→ **Exercise requirements**
After the line containing "incluyen mineral de hierro, coque (hecho de", write nothing more; before it, reproduce every line of the material below exactly, starting with the first.

→ **Working data**
+++++

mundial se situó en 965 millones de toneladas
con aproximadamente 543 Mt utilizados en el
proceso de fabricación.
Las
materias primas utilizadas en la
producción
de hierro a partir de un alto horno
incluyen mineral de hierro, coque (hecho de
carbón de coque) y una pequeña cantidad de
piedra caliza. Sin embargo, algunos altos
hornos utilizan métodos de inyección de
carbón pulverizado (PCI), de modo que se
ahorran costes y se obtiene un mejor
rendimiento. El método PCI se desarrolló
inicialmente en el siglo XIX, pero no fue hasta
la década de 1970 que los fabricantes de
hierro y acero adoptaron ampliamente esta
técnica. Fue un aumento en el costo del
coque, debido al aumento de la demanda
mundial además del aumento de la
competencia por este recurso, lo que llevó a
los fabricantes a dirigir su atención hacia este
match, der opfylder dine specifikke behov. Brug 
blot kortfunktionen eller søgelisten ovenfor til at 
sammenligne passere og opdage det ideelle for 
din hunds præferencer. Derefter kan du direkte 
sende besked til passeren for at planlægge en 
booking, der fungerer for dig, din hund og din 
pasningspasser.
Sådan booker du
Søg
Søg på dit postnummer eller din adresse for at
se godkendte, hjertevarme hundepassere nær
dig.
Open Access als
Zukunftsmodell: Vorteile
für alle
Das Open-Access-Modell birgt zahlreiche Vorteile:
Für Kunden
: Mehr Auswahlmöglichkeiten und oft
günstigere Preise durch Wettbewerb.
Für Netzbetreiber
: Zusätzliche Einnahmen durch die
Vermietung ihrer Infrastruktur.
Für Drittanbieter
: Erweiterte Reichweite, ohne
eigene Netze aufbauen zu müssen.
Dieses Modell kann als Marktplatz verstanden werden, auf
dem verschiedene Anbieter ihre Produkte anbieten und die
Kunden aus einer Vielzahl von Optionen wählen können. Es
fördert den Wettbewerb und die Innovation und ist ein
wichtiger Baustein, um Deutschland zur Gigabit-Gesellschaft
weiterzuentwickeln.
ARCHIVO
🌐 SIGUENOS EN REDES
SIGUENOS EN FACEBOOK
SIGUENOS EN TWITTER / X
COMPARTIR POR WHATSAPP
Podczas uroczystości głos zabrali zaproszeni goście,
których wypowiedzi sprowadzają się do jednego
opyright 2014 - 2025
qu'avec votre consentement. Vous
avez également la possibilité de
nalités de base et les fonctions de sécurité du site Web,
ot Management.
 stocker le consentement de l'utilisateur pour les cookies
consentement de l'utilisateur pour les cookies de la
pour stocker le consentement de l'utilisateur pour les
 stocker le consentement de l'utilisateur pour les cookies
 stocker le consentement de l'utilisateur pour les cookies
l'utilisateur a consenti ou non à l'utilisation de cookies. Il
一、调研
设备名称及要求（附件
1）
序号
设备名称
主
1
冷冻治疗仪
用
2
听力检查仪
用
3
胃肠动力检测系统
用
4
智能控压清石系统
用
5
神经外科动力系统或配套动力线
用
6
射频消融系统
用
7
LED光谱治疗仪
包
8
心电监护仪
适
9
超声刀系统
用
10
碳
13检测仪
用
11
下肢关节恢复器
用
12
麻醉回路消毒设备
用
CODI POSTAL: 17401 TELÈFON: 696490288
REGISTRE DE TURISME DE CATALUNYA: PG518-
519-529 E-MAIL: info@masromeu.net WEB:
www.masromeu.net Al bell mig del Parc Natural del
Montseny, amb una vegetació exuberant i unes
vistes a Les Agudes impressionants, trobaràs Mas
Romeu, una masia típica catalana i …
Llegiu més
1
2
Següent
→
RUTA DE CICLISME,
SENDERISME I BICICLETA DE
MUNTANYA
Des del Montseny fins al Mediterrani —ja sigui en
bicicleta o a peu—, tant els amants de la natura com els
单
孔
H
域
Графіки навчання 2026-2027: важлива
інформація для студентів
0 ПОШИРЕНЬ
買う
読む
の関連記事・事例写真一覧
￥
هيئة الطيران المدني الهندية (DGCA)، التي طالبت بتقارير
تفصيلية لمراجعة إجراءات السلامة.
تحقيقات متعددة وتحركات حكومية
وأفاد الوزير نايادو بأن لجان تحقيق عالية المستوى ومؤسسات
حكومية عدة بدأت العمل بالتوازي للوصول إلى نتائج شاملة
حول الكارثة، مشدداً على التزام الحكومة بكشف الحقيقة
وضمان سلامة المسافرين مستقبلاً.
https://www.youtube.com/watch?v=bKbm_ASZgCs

+++++

→ **Answer box**
mundial se situó en 965 millones de toneladas
con aproximadamente 543 Mt utilizados en el
proceso de fabricación.
Las
materias primas utilizadas en la
producción
de hierro a partir de un alto horno
incluyen mineral de hierro, coque (hecho de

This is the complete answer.